The main differences in their communications was Mr Trump talked about his illness ‘much more’ than Mr Johnson, who seemed to be practising ‘social distancing’ with reporters and the public, he said.
In the month when Mr Johnson was unwell, he sent out 26 tweets, 16 of which were about Covid and eight about his own illness.
He also spoke publicly just once about his illness — at a Covid briefing on April 30 — and once in an interview with the Sun on Sunday.
Meanwhile, Mr Trump — a prolific tweeter at the time — sent out 1,424 tweets in the month around his illness, 83 of which were about Covid and 27 about being unwell.
He spoke about his illness at three campaign rallies and in three media interviews.
Professor Jones found that both leaders were sharing ‘essentially the same’ message that ‘defeating’ the virus was a matter of ‘strength’, ‘courage’ and innovation, rather than ‘sensible public health measures or evidence-based government policies’.
‘Masculinity was a central theme in the illness narratives of the two leaders, with each endeavouring to portray themselves as strong, resilient leaders whose illnesses made them even more qualified to lead,’ he said.
Mr Johnson said he got better due to the ‘courage’, ‘devotion’ and ‘love’ or ‘brilliant’ doctors, while Mr Trump credited ‘miraculous’ drugs and ‘amazing’ doctors.
The leaders referenced their strength, with the Prime Minister saying in an interview that his ‘terrible buoyancy’ helped him get better.
And the former US President said at a rally his ‘youth’ and ‘good health’ helped him pull through.
Framing disease in this ‘masculinist’ way can harm public health by implying that those who do no survive ‘lack fortitude’, Professor Jones said.
It also ignores the importance of adequately funding health services, he added.
The language the leaders used also impacts governance because it makes it difficult for them to hand over power to others when unwell, the study claimed.
Both leaders used ‘business as usual language’ when revealing their positive Covid tests that downplayed the importance of the announcement.
This included Mr Johnson using the phrase ‘I want to bring you up to speed’ in a video on Twitter revealing he had Covid and Mr Trump using direct language in his tweet.
Both leaders put on ‘regular displays’ of ‘working’ and remaining ‘in charge’, in line with traditional concepts of masculinity in which men’s social worth is defined by work’, Professor Jones said.
For example, after testing positive, Mr Johnson shared a video saying he was continuing to ‘lead the national fightback against coronavirus’ and tweeted a video of him chairing a Zoom meeting.

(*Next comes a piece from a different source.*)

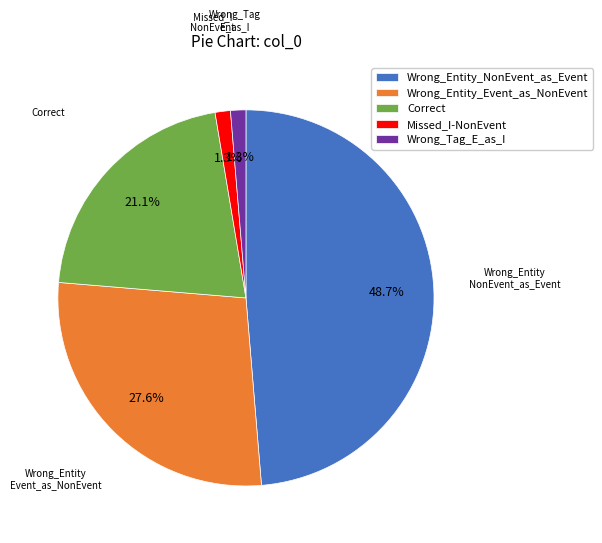

Is it true that Missed_I-NonEvent is 11% of the pie?

False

Meanwhile, Mr Trump and his ‘spokespeople’ shared videos showing him working throughout his illness, including a tweet saying ‘nothing can stop him working for the American people’.
They also used a narrative of ‘masculine swagger’ which was ‘counterproductive as a public health message’, Professor Jones said.

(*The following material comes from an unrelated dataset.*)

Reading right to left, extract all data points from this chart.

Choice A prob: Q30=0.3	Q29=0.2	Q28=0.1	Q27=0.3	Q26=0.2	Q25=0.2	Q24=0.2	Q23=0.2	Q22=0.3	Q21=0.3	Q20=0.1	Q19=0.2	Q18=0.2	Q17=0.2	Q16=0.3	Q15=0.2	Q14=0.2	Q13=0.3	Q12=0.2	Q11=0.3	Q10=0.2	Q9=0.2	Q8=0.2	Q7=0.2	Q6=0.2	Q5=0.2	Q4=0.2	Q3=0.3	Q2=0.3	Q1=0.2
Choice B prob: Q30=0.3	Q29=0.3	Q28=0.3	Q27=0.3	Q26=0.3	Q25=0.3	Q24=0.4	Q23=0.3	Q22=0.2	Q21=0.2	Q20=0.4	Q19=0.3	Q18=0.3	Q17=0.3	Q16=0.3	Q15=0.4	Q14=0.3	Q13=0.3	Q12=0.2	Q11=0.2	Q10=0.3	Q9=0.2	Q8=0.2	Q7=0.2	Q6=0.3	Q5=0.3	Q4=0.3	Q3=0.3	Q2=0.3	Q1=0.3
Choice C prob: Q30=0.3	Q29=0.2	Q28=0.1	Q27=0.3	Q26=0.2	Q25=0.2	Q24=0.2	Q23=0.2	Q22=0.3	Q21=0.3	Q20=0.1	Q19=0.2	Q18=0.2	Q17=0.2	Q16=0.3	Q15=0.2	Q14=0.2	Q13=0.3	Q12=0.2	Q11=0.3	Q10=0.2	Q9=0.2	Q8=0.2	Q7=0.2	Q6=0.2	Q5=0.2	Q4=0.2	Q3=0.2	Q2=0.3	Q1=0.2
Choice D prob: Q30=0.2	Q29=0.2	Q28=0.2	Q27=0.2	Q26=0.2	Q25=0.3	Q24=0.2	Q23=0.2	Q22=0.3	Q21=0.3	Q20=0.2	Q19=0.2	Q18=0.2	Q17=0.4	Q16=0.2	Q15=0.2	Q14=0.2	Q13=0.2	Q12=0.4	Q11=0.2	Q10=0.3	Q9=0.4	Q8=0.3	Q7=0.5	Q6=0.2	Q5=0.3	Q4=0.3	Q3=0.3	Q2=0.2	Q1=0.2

The Prime Minister did this by using understatement when speaking, such as saying he felt ‘pretty groggy’ or that he was not in ‘particularly brilliant shape’, he found.
Meanwhile, the former US President through over overstatement by emphasising his ‘perfect’ condition, the ‘miraculous’ drugs he took and describing the hospital as ‘incredible’ and ‘amazing’, Professor Jones added.